DUIs are already considered to be a very serious crime in Georgia, even though the offense is only a misdemeanor in most cases. However, judges hold a very dim view of DUI, especially if it occurs when the person is already on court supervision to the probation office. As Judge Robert Mitchum in Gwinnett County frequently tells people, probation means that the person is being sentenced to jail time to be served outside the walls of the jail instead of inside the walls of the jail. This means that judges think that if a person is on probation that person has already been given a break and because they have allowed the person to serve that time outside, the expectation is even higher that they must obey the laws to retain that privilege, and when someone on probation breaks the law, many judges believe that the person has lost the privilege to serve outside for at least a period of time. Committing or getting convicted of a DUI offense while on probation is regarded very seriously.

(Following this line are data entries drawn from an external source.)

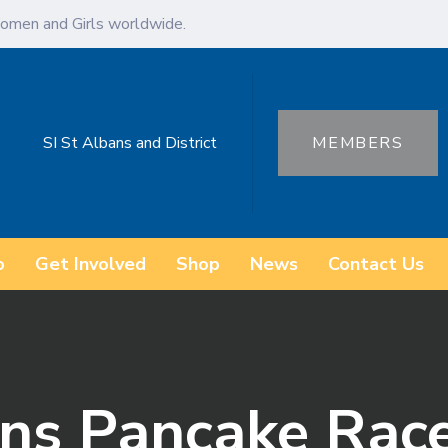
omen and Girls worldwide.
SI St Albans and District
MEMBERS
o
Get Involved
Shop
News
Contact Us
ans Pancake Rac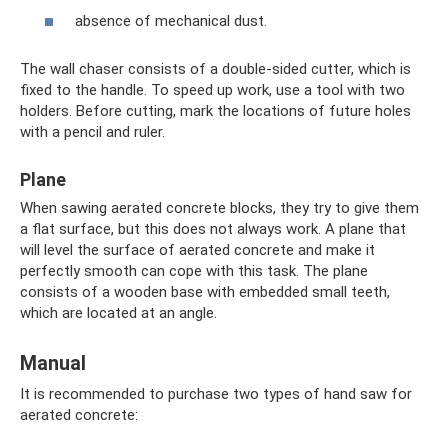
absence of mechanical dust.
The wall chaser consists of a double-sided cutter, which is
fixed to the handle. To speed up work, use a tool with two
holders. Before cutting, mark the locations of future holes
with a pencil and ruler.
Plane
When sawing aerated concrete blocks, they try to give them
a flat surface, but this does not always work. A plane that
will level the surface of aerated concrete and make it
perfectly smooth can cope with this task. The plane
consists of a wooden base with embedded small teeth,
which are located at an angle.
Manual
It is recommended to purchase two types of hand saw for
aerated concrete: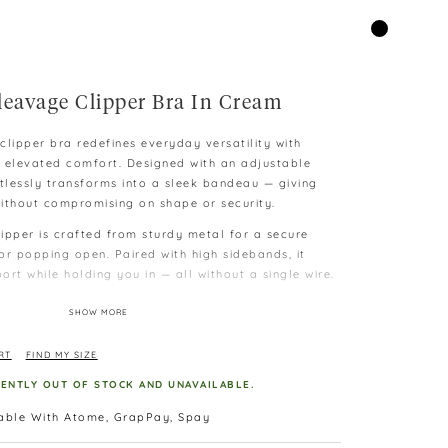
leavage Clipper Bra In Cream
clipper bra redefines everyday versatility with
 elevated comfort. Designed with an adjustable
ortlessly transforms into a sleek bandeau — giving
ithout compromising on shape or security.
ipper is crafted from sturdy metal for a secure
 or popping open. Paired with high sidebands, it
rt while holding you in — all without a single wire.
h, breathable padding, this wire-free bra provides
SHOW MORE
st that enhances your curves gently. Whether you
classic, the removable and adjustable straps let you
RT
FIND MY SIZE
RENTLY OUT OF STOCK AND UNAVAILABLE.
ering wide sideband construction that hugs your
 love handles, and stays invisible under your
lable With Atome, GrapPay, Spay
our new go-to for both comfort and contour.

If a person is on probation for an offense, and while on probation they are arrested for DUI, they are taken back in front of the judge. If the judge finds by preponderance of evidence that the person has committed the new offense of DUI, then that judge can take away the individual’s probation status and put the person in jail. However, that same person may go to trial in a different court at a later date on the DUI question and be found not guilty.
Unfortunately, the Georgia Supreme Court has said that being found not guilty on a new charge such as DUI does not necessarily mean that the individual did not do it, it is just that the standard of proof for conviction is proof beyond the reasonable doubt. However, that standard proof for probation violation is only the preponderance of evidence standards, so it is a lower standard of proof.

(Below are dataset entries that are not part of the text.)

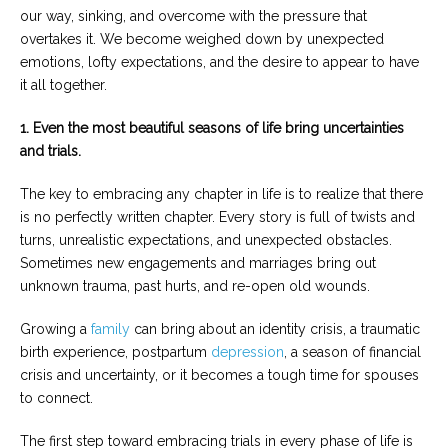
our way, sinking, and overcome with the pressure that
overtakes it. We become weighed down by unexpected
emotions, lofty expectations, and the desire to appear to have
it all together.
1. Even the most beautiful seasons of life bring uncertainties
and trials.
The key to embracing any chapter in life is to realize that there
is no perfectly written chapter. Every story is full of twists and
turns, unrealistic expectations, and unexpected obstacles.
Sometimes new engagements and marriages bring out
unknown trauma, past hurts, and re-open old wounds.
Growing a
family
can bring about an identity crisis, a traumatic
birth experience, postpartum
depression
, a season of financial
crisis and uncertainty, or it becomes a tough time for spouses
to connect.
The first step toward embracing trials in every phase of life is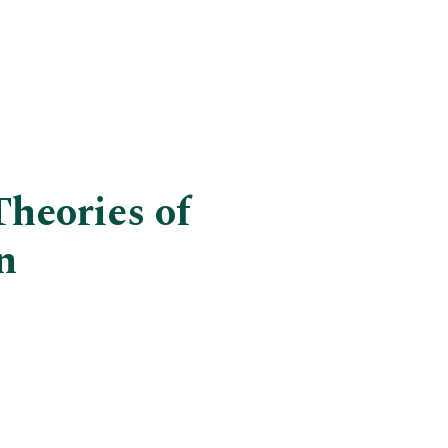
Theories of
n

One of the ways that being on probation can impact a new arrest for any charge is that if the arresting officer in the new case can show that they were aware that the individual was on probation from a prior case, then that shows that the officer knew that the individual had diminished expectations of privacy under the Fourth Amendment.
For example, someone is on probation for DUI and gets pulled over, stopped, and searched, and the officer finds marijuana. In a marijuana case the defense always tries to challenge the search in order to make the police and the prosecutors prove that the search was lawful. To do this, an attorney can show that the person was on probation and the diminished expectation of privacy that the officer was acting under the color of law knowing that the person was on probation and therefore the officer could search without a warrant or consent.
Unfortunately, a person who was arrested for any new offense, such as DUI, while they are on probation for some prior offense will get more jail time from the original sentencing judge than they would have for just the new offense or just the old offense.